(1.) This appeal takes exception to the Judgment and order passed by the Additional Sessions Judge for Greater Bombay dated october 30, 2003 in Sessions Case No. 638 of 1996. The appellant was charge-sheeted and tried for offences punishable under sections 394 and 397 of the indian Penal Code. The appellant was tried for the following charges.
(2.) Having considered the rival submission and going through the evidence on record, I have no hesitation in upholding the opinion recorded by the trial court that the evidence of P. W. 1 and P. W. 3 does indicate the complicity of the appellant in assaulting the complainant after entering his shop on the fateful day. The complainant and P. W. 1 were staying in the rear portion of the said shop. P. W. 1-wife of the complainant was present in the house. When she heard shouts of the complainant, she rushed outside and saw that the appellant was walking out of the shop holding dangerous weapon i. e. chopper in his hand. The complainant was badly injured and was profusely bleeding. Prosecution has examined P. W. 3 to support the version of p. W. 1. He has deposed that after the complainant was injured and was lying near the shop, the crowd had gathered but nobody came forward for help. He volunteered to help the complainant to shift to the nearby hospital. While on his way to the hospital the complainant disclosed to him that he (complainant) was attacked by the appellant. There is no challenge to this version of the P. W. 3. The fact that the complainant was badly injured is seen from the medical report and register maintained by the hospital. To this limited extent, I have no hesitation to uphold the finding recorded by the trial Court that the appellant was responsible for the assault on the complainant causing injury to the complainant. Incidentally, the complainant could not be examined by the prosecution, as he was dead by the time the trial commenced. We are therefore, left with the evidence of P. W. 1-his wife and P. W. 3.

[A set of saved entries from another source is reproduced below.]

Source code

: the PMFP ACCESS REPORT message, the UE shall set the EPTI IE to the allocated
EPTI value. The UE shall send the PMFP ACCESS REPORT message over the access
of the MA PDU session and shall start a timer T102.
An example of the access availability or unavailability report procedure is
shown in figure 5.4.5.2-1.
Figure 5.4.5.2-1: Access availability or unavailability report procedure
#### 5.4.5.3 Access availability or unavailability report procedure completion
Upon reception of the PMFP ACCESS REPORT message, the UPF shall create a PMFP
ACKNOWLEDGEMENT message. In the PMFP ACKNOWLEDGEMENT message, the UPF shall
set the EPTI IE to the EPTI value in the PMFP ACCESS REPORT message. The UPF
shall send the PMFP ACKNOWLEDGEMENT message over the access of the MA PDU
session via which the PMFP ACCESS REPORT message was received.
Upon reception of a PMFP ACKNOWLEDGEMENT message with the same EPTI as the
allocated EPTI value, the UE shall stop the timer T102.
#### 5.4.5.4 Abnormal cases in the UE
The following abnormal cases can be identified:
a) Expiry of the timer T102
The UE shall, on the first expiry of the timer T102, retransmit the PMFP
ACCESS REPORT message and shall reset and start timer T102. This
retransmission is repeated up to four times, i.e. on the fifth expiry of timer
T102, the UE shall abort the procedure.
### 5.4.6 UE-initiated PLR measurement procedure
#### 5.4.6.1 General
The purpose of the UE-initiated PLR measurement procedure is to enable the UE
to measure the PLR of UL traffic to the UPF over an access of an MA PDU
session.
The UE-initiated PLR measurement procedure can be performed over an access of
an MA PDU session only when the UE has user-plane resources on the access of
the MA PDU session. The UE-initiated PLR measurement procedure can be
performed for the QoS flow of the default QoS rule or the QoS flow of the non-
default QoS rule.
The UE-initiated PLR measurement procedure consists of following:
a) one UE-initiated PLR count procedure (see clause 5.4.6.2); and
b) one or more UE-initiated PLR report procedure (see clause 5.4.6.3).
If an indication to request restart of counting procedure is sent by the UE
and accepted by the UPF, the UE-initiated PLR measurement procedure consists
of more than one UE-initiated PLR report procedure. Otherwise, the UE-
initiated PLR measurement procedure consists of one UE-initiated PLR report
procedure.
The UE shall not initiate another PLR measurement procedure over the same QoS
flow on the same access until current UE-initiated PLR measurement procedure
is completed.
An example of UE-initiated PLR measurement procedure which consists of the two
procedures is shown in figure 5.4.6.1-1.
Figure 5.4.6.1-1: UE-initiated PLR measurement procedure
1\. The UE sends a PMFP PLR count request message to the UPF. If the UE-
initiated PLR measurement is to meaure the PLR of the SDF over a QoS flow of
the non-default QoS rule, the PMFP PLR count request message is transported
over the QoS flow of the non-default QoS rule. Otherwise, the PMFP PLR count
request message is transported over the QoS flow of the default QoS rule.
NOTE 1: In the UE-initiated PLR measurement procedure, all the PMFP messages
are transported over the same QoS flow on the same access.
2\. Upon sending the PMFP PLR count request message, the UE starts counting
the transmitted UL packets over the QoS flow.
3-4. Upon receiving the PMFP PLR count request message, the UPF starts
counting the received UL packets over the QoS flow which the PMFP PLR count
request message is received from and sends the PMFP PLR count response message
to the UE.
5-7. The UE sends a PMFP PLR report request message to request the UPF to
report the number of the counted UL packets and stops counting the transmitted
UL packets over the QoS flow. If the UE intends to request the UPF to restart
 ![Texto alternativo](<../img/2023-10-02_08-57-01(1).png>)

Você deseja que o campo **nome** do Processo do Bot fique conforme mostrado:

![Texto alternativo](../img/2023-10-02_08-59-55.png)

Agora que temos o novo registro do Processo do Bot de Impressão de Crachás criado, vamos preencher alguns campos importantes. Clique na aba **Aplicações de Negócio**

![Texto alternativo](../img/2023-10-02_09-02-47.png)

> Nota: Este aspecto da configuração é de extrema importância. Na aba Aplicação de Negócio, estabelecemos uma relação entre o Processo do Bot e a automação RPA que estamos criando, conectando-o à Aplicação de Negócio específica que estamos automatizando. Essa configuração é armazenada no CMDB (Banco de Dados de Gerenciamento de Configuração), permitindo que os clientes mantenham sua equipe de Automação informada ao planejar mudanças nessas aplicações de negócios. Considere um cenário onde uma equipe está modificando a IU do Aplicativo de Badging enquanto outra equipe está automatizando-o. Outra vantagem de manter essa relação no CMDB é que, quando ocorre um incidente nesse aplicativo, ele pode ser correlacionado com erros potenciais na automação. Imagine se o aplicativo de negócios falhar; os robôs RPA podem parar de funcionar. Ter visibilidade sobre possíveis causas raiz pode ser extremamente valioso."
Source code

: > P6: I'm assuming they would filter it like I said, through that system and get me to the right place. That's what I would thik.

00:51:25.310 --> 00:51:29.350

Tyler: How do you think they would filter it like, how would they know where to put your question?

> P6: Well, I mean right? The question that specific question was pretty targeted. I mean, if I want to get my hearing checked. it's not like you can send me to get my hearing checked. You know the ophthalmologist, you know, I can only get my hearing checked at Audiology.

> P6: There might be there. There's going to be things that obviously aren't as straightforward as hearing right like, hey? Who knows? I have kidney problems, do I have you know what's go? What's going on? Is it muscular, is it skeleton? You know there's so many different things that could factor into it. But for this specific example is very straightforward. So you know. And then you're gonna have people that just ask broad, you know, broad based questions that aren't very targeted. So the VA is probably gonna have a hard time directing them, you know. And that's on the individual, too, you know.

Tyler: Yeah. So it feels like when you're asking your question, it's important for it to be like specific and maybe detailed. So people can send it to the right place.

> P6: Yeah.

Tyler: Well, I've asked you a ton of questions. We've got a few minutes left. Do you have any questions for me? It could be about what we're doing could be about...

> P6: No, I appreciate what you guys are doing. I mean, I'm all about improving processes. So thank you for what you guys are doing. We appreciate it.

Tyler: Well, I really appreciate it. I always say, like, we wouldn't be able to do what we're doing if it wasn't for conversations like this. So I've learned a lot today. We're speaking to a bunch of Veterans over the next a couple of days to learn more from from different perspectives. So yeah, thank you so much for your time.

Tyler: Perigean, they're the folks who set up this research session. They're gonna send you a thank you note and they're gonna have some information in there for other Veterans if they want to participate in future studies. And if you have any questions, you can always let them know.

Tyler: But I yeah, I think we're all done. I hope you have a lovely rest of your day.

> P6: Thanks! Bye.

(3.) Indeed, the counsel for the appellant would contend that the prosecution evidence was not sufficient to proceed against the appellant even on the allegation that the appellant was responsible for the injury caused to the complainant. It is submitted that P. W. 1 cannot be said to be the eye-witness to the actual assault as such. Besides, P. W. 1 has not named the appellant immediately, even though she had opportunity to do so while admitting the complainant in the hospital. Similarly, P. W. 1 has not named the appellant in the statement before the police immediately. In fact, the statement of P. W. I was recorded belatedly. There was inordinate delay. I am not impressed by any of these contentions.